What is being asked
Please update the lines of the material from the line with "genus: Cornus" to the line with "order: Cyatheales", replacing "common name" with "vernacular name" and leaving everything else unchanged. Give back only those lines.

Listed records
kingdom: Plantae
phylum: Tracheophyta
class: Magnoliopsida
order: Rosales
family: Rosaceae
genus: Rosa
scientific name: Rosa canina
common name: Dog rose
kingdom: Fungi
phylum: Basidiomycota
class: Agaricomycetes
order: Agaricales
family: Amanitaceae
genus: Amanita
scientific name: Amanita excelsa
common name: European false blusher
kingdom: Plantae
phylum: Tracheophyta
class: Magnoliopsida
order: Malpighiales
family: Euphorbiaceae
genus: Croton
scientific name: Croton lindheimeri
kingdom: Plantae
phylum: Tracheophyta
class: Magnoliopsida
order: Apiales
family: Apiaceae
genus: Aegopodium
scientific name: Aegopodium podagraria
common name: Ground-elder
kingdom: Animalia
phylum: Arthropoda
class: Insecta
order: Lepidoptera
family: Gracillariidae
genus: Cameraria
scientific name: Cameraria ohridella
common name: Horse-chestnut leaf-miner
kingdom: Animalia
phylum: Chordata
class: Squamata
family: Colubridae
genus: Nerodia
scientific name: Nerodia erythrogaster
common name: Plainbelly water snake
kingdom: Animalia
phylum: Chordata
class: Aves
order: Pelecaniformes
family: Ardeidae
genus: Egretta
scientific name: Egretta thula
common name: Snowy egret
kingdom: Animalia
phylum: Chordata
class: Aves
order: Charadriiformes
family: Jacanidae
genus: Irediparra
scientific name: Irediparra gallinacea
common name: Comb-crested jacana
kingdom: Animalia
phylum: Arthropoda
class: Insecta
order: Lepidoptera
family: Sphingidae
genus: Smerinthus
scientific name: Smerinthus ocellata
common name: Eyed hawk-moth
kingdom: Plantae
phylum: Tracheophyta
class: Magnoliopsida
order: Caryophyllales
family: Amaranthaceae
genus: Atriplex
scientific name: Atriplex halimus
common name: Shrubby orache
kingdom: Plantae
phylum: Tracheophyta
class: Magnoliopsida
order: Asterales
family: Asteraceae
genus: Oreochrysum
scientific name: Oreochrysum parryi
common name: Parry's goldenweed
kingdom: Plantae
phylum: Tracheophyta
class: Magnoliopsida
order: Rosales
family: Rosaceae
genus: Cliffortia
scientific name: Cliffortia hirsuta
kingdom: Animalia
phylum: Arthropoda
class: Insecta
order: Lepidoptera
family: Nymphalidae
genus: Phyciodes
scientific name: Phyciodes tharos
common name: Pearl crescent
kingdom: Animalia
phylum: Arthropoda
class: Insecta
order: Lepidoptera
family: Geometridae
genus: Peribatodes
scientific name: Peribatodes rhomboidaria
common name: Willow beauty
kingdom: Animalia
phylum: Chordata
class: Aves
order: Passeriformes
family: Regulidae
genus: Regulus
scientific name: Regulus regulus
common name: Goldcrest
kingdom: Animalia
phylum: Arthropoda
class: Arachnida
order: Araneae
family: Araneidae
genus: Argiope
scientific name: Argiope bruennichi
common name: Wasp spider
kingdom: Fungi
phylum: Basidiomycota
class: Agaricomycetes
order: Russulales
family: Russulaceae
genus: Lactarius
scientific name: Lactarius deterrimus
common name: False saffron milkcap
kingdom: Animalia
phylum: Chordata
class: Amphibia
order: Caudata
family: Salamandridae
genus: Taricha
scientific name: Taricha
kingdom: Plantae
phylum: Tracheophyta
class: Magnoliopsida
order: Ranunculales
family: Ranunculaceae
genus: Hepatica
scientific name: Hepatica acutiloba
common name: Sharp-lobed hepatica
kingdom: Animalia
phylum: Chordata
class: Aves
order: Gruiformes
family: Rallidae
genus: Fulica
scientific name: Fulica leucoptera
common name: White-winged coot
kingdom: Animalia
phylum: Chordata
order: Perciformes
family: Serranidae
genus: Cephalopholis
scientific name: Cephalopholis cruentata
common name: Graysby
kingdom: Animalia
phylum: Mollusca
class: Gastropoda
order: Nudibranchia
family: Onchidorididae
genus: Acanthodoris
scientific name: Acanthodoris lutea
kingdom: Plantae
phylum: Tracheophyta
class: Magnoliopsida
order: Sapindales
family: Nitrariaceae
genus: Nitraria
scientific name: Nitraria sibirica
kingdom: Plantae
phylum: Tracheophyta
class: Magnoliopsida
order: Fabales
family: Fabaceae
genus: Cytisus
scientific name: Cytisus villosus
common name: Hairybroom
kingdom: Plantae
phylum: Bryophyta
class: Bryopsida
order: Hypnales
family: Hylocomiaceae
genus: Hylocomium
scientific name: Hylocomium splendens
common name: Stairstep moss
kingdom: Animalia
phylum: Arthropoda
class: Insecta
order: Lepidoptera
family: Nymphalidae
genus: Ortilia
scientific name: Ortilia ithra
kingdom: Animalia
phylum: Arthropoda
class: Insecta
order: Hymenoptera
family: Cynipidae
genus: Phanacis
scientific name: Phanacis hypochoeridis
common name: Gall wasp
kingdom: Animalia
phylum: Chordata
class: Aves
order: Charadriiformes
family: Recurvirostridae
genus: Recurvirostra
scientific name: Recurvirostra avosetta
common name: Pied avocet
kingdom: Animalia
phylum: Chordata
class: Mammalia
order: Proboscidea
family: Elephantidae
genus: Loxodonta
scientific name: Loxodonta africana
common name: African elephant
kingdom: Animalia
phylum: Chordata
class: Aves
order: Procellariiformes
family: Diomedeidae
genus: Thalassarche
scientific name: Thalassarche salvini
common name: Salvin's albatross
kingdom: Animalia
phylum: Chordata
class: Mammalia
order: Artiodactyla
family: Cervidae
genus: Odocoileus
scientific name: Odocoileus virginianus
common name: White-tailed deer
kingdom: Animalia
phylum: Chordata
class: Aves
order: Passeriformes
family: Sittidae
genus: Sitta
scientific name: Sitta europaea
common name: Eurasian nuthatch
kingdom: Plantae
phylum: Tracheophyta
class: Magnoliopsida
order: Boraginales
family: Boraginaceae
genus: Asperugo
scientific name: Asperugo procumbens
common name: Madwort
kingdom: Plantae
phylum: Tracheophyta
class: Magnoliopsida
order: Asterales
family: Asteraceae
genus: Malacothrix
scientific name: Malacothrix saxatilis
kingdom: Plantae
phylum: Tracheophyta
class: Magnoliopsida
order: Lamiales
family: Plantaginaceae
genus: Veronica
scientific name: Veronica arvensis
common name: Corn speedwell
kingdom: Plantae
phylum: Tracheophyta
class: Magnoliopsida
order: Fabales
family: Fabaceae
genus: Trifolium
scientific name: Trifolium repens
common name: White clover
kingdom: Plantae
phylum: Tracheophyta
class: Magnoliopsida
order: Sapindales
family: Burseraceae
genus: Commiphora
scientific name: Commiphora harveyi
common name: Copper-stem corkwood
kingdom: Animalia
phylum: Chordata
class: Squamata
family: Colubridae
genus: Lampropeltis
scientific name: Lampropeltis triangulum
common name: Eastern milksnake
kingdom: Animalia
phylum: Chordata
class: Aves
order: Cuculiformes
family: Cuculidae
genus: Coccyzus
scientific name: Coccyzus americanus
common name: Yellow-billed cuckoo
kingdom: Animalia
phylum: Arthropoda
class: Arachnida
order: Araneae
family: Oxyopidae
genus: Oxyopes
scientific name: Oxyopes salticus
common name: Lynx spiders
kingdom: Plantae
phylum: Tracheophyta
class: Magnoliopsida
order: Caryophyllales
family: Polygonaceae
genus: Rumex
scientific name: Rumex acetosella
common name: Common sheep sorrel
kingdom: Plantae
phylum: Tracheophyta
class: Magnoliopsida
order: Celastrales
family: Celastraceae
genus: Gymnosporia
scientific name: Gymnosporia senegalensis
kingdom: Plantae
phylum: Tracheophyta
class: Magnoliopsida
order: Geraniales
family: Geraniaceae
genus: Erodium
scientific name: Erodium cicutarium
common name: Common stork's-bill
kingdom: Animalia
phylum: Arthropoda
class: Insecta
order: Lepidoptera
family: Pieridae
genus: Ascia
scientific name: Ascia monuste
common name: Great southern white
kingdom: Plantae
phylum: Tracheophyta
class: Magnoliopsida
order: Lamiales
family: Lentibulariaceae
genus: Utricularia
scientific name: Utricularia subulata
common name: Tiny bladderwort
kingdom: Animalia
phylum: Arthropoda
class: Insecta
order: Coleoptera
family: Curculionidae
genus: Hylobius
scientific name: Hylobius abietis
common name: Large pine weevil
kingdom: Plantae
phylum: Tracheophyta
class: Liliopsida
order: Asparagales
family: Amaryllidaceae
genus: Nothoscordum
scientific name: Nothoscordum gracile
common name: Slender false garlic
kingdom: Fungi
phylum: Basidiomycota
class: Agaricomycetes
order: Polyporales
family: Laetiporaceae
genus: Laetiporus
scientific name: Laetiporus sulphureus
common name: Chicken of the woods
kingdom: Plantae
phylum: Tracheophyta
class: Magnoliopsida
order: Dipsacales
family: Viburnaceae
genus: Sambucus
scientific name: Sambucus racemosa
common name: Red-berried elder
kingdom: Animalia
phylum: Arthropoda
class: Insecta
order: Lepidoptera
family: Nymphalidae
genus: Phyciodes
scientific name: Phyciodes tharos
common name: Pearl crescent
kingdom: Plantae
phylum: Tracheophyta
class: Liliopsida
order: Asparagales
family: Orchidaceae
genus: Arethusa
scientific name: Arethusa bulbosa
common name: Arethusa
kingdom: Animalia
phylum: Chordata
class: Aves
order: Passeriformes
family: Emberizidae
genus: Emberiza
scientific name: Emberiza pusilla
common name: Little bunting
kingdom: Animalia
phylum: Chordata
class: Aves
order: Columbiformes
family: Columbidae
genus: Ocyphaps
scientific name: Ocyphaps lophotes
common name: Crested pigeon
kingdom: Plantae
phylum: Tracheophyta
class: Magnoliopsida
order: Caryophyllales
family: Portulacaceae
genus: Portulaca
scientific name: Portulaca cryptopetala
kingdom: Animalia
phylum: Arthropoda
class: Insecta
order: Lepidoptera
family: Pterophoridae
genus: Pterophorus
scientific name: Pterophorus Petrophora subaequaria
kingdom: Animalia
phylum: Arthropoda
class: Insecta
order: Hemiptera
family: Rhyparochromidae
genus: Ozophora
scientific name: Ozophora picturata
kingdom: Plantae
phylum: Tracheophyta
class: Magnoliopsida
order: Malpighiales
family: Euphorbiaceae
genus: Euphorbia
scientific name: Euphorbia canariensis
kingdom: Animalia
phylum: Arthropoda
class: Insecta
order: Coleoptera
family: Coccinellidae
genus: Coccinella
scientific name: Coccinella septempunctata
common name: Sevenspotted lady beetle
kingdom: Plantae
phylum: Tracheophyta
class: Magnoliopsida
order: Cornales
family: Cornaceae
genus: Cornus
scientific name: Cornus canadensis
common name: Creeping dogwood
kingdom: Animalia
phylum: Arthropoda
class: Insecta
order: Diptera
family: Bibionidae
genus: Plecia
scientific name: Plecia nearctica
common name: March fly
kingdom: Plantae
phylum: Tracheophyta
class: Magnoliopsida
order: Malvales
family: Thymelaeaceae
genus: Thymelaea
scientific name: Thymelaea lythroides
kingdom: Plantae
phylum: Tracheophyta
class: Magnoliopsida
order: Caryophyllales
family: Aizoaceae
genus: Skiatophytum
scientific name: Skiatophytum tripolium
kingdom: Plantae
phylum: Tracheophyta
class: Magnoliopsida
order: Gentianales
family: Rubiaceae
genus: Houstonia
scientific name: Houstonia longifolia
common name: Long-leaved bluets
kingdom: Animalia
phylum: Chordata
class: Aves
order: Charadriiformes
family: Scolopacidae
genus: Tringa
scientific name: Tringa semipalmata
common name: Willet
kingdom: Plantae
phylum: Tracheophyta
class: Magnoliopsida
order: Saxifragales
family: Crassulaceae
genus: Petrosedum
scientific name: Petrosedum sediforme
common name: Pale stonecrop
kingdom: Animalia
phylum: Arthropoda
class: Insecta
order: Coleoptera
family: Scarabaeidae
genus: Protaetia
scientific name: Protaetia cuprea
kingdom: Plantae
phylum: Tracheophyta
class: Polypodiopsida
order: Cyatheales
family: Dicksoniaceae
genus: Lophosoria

Written response
genus: Cornus
scientific name: Cornus canadensis
vernacular name: Creeping dogwood
kingdom: Animalia
phylum: Arthropoda
class: Insecta
order: Diptera
family: Bibionidae
genus: Plecia
scientific name: Plecia nearctica
vernacular name: March fly
kingdom: Plantae
phylum: Tracheophyta
class: Magnoliopsida
order: Malvales
family: Thymelaeaceae
genus: Thymelaea
scientific name: Thymelaea lythroides
kingdom: Plantae
phylum: Tracheophyta
class: Magnoliopsida
order: Caryophyllales
family: Aizoaceae
genus: Skiatophytum
scientific name: Skiatophytum tripolium
kingdom: Plantae
phylum: Tracheophyta
class: Magnoliopsida
order: Gentianales
family: Rubiaceae
genus: Houstonia
scientific name: Houstonia longifolia
vernacular name: Long-leaved bluets
kingdom: Animalia
phylum: Chordata
class: Aves
order: Charadriiformes
family: Scolopacidae
genus: Tringa
scientific name: Tringa semipalmata
vernacular name: Willet
kingdom: Plantae
phylum: Tracheophyta
class: Magnoliopsida
order: Saxifragales
family: Crassulaceae
genus: Petrosedum
scientific name: Petrosedum sediforme
vernacular name: Pale stonecrop
kingdom: Animalia
phylum: Arthropoda
class: Insecta
order: Coleoptera
family: Scarabaeidae
genus: Protaetia
scientific name: Protaetia cuprea
kingdom: Plantae
phylum: Tracheophyta
class: Polypodiopsida
order: Cyatheales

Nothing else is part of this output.